3. The same problems are manifest in the analysis of fairness. Tantalisingly we are told BAME sitters did worse, but whether those candidates did the GDL or went to a Russell Group Uni were more significant sources of performance variance. The size and robustness of effects, and their interrelationships is crucial information here. It is missing. The directions of these effects, to put it mildly, is interesting! Note also the apparent, potential discriminatory effect within the OSCE tests is a reason for their abandonment (the fact this will make the test cheaper will have helped the SRA make up its mind here). The apparent, potential discriminatory effects in the MCTs is glossed over. Tricky issue. Transparency and openness here demands clarity about what the data says.
4. We can see reasons to doubt the representativeness of the test sitters. Reasons to doubt the tests actually passed a reliability test, or at least a willingness to be open about that. Reasons to wonder at its fairness. But there is one other problem. As a test of competence, we learn that this bunch of candidates failed more often than normal and, if I understand correctly, more often than not.

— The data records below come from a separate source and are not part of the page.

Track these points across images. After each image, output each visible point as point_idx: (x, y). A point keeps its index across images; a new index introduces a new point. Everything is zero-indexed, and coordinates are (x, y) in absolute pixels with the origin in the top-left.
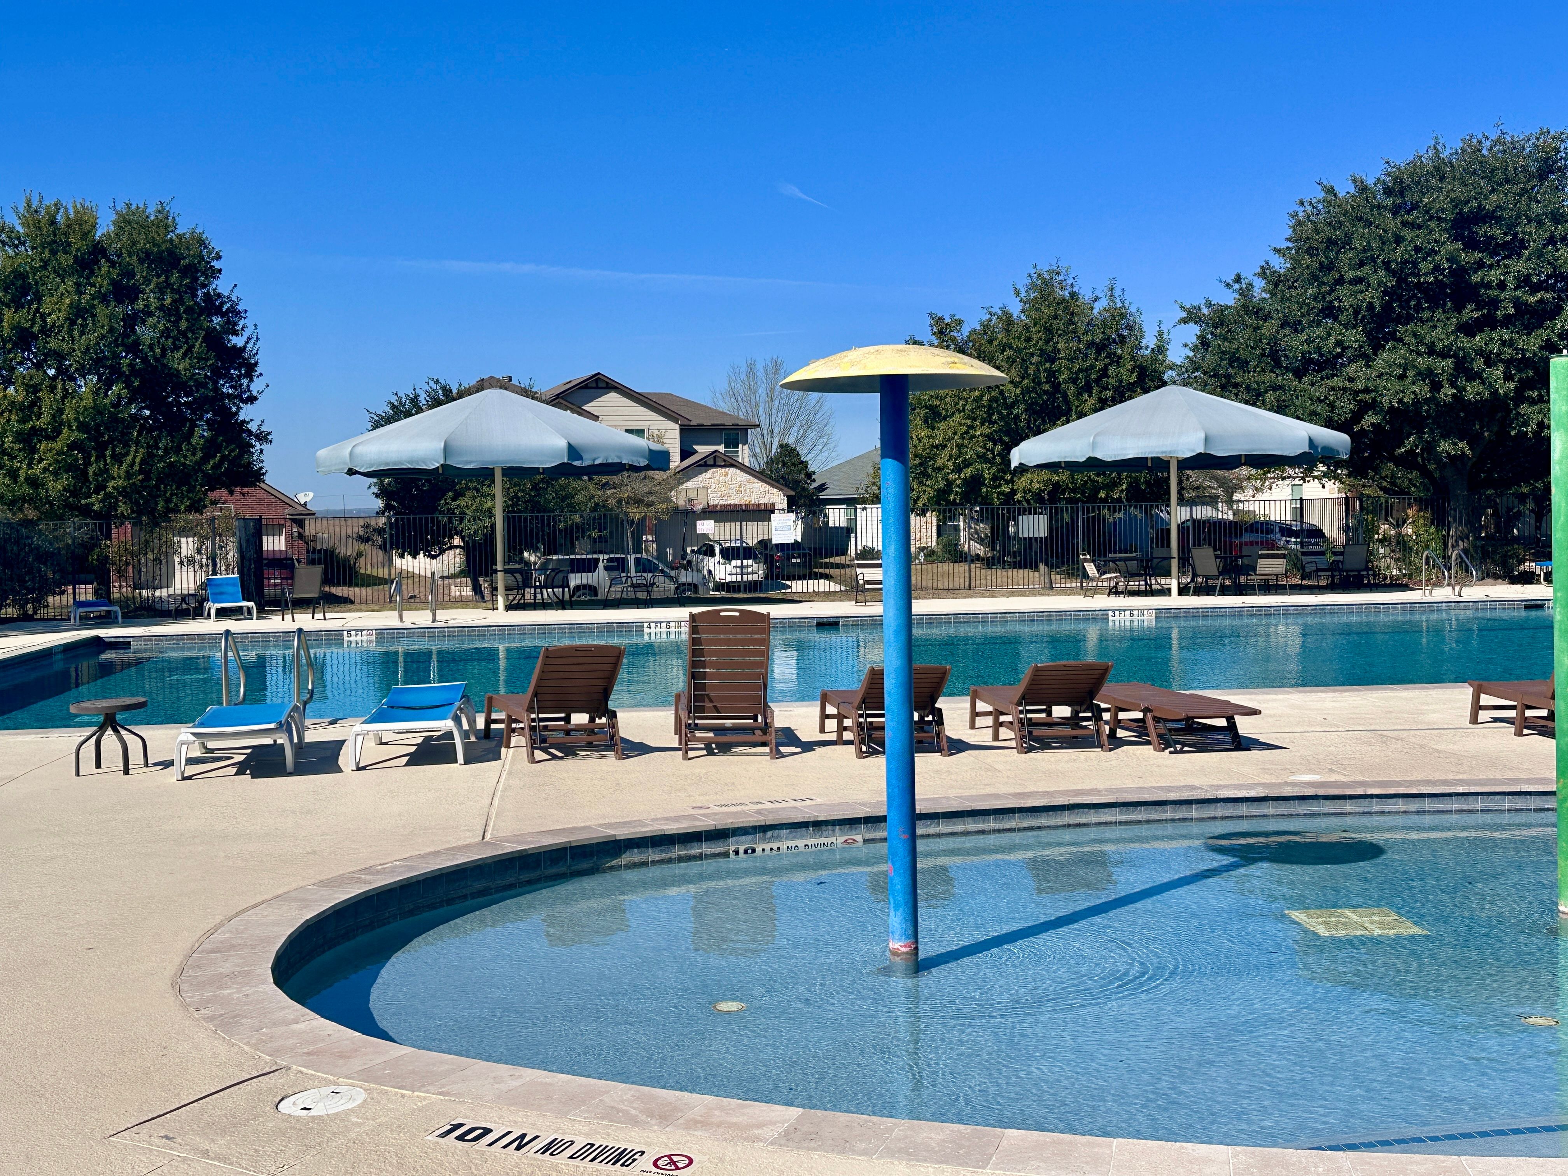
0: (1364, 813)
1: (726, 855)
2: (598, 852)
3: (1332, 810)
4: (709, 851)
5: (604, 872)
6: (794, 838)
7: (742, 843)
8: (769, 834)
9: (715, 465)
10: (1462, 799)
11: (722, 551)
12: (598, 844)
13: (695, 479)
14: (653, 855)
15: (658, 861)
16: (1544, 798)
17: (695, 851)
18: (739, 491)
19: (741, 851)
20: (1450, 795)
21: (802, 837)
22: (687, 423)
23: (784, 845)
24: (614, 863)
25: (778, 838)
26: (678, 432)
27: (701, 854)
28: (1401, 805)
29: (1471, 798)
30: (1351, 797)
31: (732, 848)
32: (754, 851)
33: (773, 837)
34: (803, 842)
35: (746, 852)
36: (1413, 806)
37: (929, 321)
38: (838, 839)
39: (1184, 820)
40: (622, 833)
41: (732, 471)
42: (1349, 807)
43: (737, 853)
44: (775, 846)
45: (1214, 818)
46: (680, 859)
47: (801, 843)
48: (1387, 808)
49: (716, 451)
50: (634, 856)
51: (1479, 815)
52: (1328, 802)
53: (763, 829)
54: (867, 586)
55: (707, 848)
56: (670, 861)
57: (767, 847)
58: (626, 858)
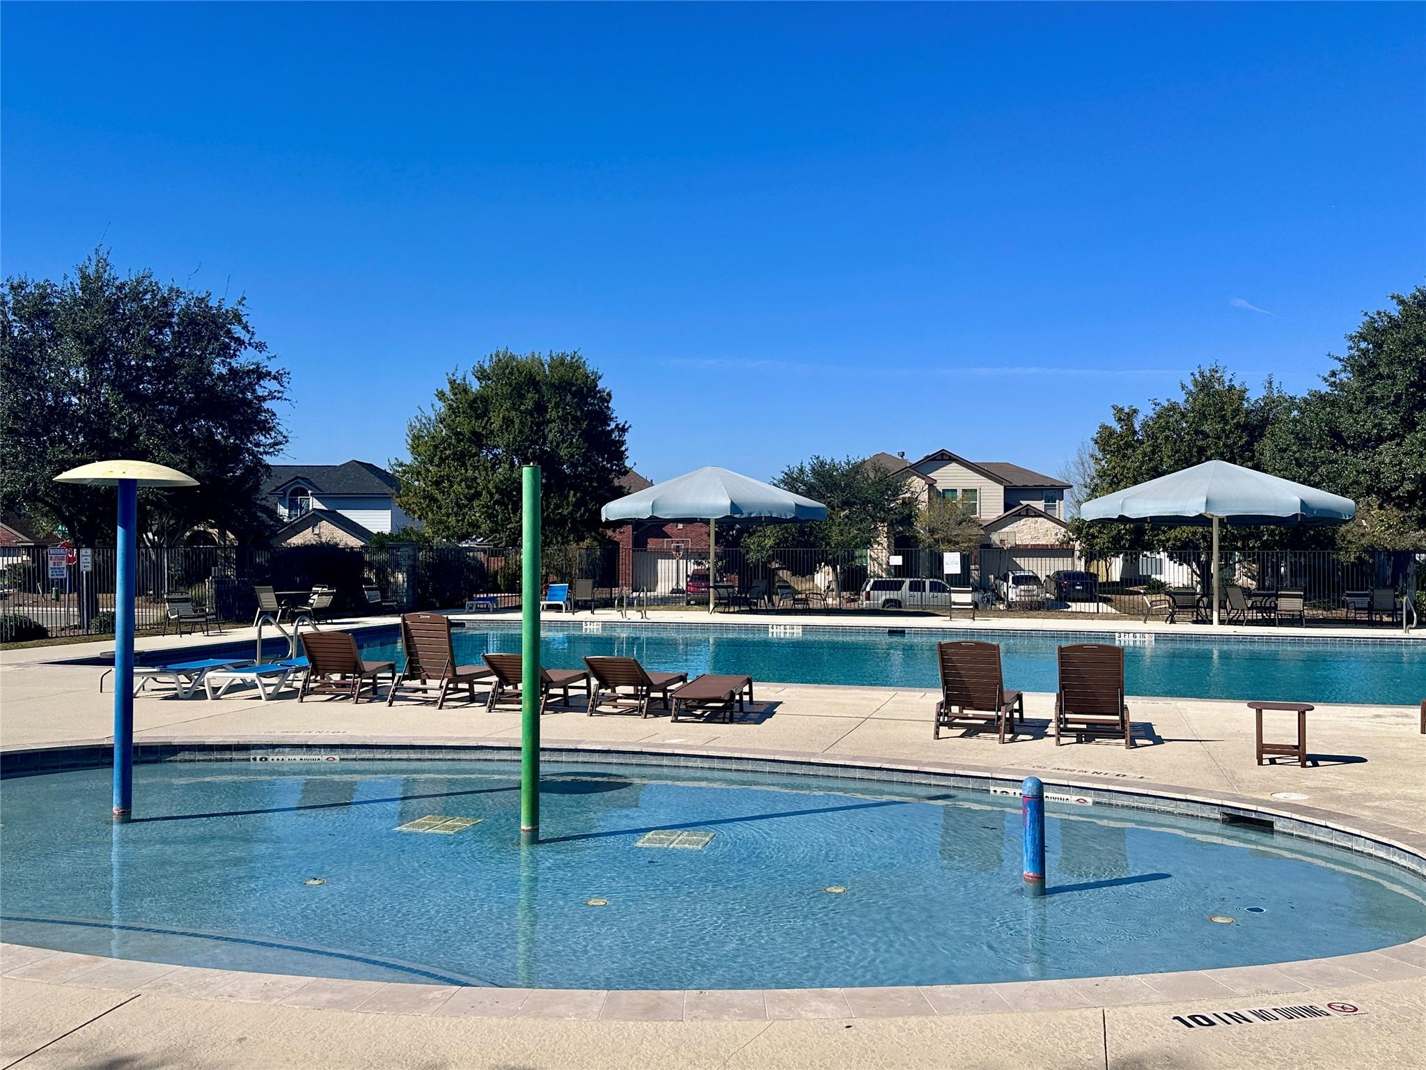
0: (675, 766)
1: (248, 760)
2: (161, 751)
3: (654, 762)
4: (236, 757)
5: (165, 762)
6: (293, 754)
7: (259, 754)
8: (277, 750)
9: (1027, 516)
10: (739, 761)
11: (1013, 578)
12: (161, 746)
13: (1011, 525)
14: (200, 756)
15: (202, 760)
16: (793, 765)
17: (227, 756)
18: (1046, 535)
19: (258, 759)
20: (731, 758)
21: (298, 754)
22: (1008, 484)
23: (286, 758)
24: (172, 758)
25: (283, 753)
26: (1002, 491)
27: (231, 758)
28: (699, 763)
29: (745, 761)
30: (667, 755)
31: (252, 757)
32: (266, 759)
33: (279, 752)
34: (298, 757)
35: (261, 759)
36: (707, 764)
37: (1113, 411)
38: (323, 756)
39: (557, 762)
40: (176, 741)
41: (1040, 519)
42: (665, 761)
43: (255, 759)
44: (280, 758)
45: (577, 762)
46: (217, 760)
47: (298, 758)
48: (690, 764)
49: (1028, 505)
50: (186, 755)
51: (750, 774)
52: (652, 757)
53: (274, 747)
54: (953, 607)
55: (235, 755)
56: (210, 760)
57: (275, 758)
58: (180, 756)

This does not strike me as a strong pilot of how the test will actually work. Either sitters were not performing at the level one would expect or the test was set at the wrong level. I understand the reasons for this problem, and correcting for it is difficult, but it adds a further uncertainty to an already cloudy picture.
So, in sum, this pilot obscures as much as it reveals, does not meet the basic reporting standards of the kind of testing it engages in, and suggests potentially significant issues about validity, fairness, and reliability. It is world class in the way that British volleyball is world class. If the SRA really took a decision based on these reports, I’d be genuinely shocked. There must be a more open, honest, technical report and they should publish it.